▸ PAGE EXTRACT
▼

I am a system manager at San Diego State University, responsible for
an Elxsi 6400 BSD4.3 system with 3 GB of disk.  Our /usr1 partition
is 1.2 GB.  I have not had any problems with dump, fsck, quotas so far.
I hope this helps some.  Feel free to email any questions.

Ron Nash
University Computing Services
...ucsd!sdsu!ucselx!nash

peno@kps.UUCP (Pekka Nousiainen /DP) (05/06/89)

> What I would like to know is if anyone has found problems with large
> partition sizes (up to 2 or 3 GB).

There's one practical problem with dump: To restore one file you may have
to read through several tapes.  This can be a problem if the file system
is used for "/users".  Apart from this I can't think of any problems.
I use a 1 GB system for /spool in production (7 tapes), in the future
it could be 2 GB concatenated on 2 drives.  The dumps are meant mainly
to cover disk failure, not random "rm *"'s by careless users.

--
peno@kps

wh%cxa.daresbury.ac.uk@nsfnet-relay.ac.uk (Bill Purvis) (05/08/89)

In a recent message, Dave olsen writes:
>  What I would like to know is if anyone has found problems with large
>  partition sizes (up to 2 or 3 GB). ...

▲

▸ WORK ORDER A
Copy out the stretch of the thread about large disk partitions from "I am a system" through "email any questions.", word for word.
▸ WORK ORDER B
Resume the thread about large disk partitions, continuing after its last sentence.

▸ MATERIAL SHOWN
▼

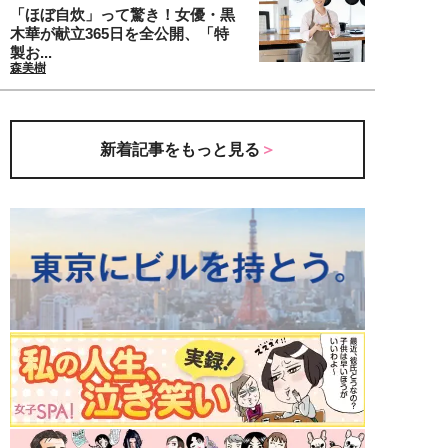
「ほぼ自炊」って驚き！女優・黒
木華が献立365日を全公開、「特
製お...
森美樹
新着記事をもっと見る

▲

▸ REPLY A
I am a system manager at San Diego State University, responsible for
an Elxsi 6400 BSD4.3 system with 3 GB of disk.  Our /usr1 partition
is 1.2 GB.  I have not had any problems with dump, fsck, quotas so far.
I hope this helps some.  Feel free to email any questions.

▸ REPLY B
We run a Convex C220 with 16 GB of disk. You will find that there is a
limit of 2GB on file systems (offsets are held as signed 32-bit ints).
We have had no problems with user partitions of 900Mb (single disk)
although you need a lot of tapes in your backup system. We do run a
1.8 MB partition for scratch files which gives no problems, but we
don't back it up. Most of our user files are stored in the 'g' and 'h'
partitions, since we can use smaller fragment sizes (512) provided the
file system is less than 512 Mb. Above this limit we must have 4096 byte
fragments.

=========================================================================
Bill Purvis                     || wh@uk.ac.dl.cxa
SERC, Daresbury Lab             || (JANET)
Warrington, Cheshire, UK        ||
=========================================================================

gentry@kcdev.UUCP (Art Gentry) (05/08/89)

In article <473@kps.UUCP>, peno@kps.UUCP (Pekka Nousiainen /DP) writes:
> > What I would like to know is if anyone has found problems with large
> > partition sizes (up to 2 or 3 GB).
> 
> There's one practical problem with dump: To restore one file you may have
> to read through several tapes.  This can be a problem if the file system
> is used for "/users".  Apart from this I can't think of any problems.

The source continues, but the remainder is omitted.